A research framework called CaVe-VLM-CoT aims to make vision-language models stop making things up — by forcing them to cite their sources at every reasoning step.
Vision-language models are notoriously prone to hallucinations: they produce fluent, confident outputs that simply don't match the images they're analyzing. Existing fixes, like chain-of-thought prompting or retrieval-augmented generation, patch parts of the problem but don't close the loop — a model can still reason from an unverified claim without being sent back to re-check. CaVe-VLM-CoT addresses this with five sequential stages: Extractor, Retriever, Solver, Citation Injector, and Verifier. When the Verifier catches an ungrounded claim, it routes structured feedback back to the Extractor for targeted re-retrieval rather than letting the error propagate. The researchers also propose 23 component-wise evaluation metrics, anchored by a composite score called CaVeScore, which weights accuracy, citation precision and recall, attribution, and evidence grounding together.
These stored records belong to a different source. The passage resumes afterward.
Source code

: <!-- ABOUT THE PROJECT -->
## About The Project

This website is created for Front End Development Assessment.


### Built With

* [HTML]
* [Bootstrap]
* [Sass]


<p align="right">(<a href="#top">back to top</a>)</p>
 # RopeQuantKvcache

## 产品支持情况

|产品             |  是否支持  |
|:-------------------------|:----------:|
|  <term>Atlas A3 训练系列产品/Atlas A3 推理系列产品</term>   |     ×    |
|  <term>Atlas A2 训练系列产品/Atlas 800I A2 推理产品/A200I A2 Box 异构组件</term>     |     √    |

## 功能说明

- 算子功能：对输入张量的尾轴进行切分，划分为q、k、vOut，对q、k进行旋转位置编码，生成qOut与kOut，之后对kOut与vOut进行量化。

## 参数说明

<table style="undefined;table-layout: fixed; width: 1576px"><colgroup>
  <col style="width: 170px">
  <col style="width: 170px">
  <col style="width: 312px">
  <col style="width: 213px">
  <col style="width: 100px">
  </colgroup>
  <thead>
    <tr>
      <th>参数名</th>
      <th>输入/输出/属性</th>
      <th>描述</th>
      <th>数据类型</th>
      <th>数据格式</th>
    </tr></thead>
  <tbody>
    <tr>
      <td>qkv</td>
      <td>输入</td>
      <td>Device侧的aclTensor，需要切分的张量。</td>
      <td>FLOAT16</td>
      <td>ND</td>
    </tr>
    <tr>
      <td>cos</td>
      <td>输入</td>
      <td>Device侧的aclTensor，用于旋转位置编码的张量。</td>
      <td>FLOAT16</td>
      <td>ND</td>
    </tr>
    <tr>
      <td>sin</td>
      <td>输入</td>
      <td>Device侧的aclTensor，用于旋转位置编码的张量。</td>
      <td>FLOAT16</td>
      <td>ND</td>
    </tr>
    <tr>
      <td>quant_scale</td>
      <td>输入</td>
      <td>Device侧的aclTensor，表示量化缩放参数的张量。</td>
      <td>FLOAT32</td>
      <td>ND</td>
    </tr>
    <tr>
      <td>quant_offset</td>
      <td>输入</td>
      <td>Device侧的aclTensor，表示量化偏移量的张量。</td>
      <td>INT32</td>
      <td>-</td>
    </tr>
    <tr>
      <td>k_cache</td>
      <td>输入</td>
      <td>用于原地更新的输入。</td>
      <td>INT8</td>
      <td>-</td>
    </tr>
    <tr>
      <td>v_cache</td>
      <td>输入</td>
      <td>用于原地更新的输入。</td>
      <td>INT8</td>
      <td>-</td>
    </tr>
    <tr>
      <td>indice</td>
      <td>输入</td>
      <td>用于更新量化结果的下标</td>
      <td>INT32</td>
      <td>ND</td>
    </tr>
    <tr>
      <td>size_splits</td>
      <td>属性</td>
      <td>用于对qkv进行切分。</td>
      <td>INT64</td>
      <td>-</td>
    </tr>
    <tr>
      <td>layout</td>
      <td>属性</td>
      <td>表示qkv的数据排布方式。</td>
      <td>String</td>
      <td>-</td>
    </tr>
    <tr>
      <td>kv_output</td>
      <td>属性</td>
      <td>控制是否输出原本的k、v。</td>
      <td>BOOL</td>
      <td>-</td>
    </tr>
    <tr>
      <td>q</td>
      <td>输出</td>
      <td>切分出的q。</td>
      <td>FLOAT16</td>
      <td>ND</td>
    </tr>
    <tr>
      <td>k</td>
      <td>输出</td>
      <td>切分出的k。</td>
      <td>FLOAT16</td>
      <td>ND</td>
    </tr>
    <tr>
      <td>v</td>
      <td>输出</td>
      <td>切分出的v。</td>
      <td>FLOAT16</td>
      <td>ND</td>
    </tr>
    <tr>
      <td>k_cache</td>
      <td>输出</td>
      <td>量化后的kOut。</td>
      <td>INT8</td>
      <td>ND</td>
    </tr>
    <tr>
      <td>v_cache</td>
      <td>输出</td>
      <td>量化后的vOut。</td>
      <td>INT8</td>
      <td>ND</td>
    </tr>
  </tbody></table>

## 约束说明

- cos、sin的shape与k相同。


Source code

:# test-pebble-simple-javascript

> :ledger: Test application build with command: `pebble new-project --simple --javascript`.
The benchmark numbers give a clearer picture of where the system stands: on ScienceQA, the framework hits 87.1% accuracy and a CaVeScore of 56.6%; on the harder MMMU benchmark across 30 subjects, accuracy drops to 55.2% with a CaVeScore of 35.7%. The gap between the two scores matters — MMMU's breadth exposes how much grounding quality degrades when the subject domain widens, which is exactly the condition real deployments face.
The framework requires no architectural changes or prompt modifications, which lowers the barrier to adoption — but a CaVeScore of 35.7% on MMMU is a reminder that "interpretable" and "reliable" are not yet the same thing.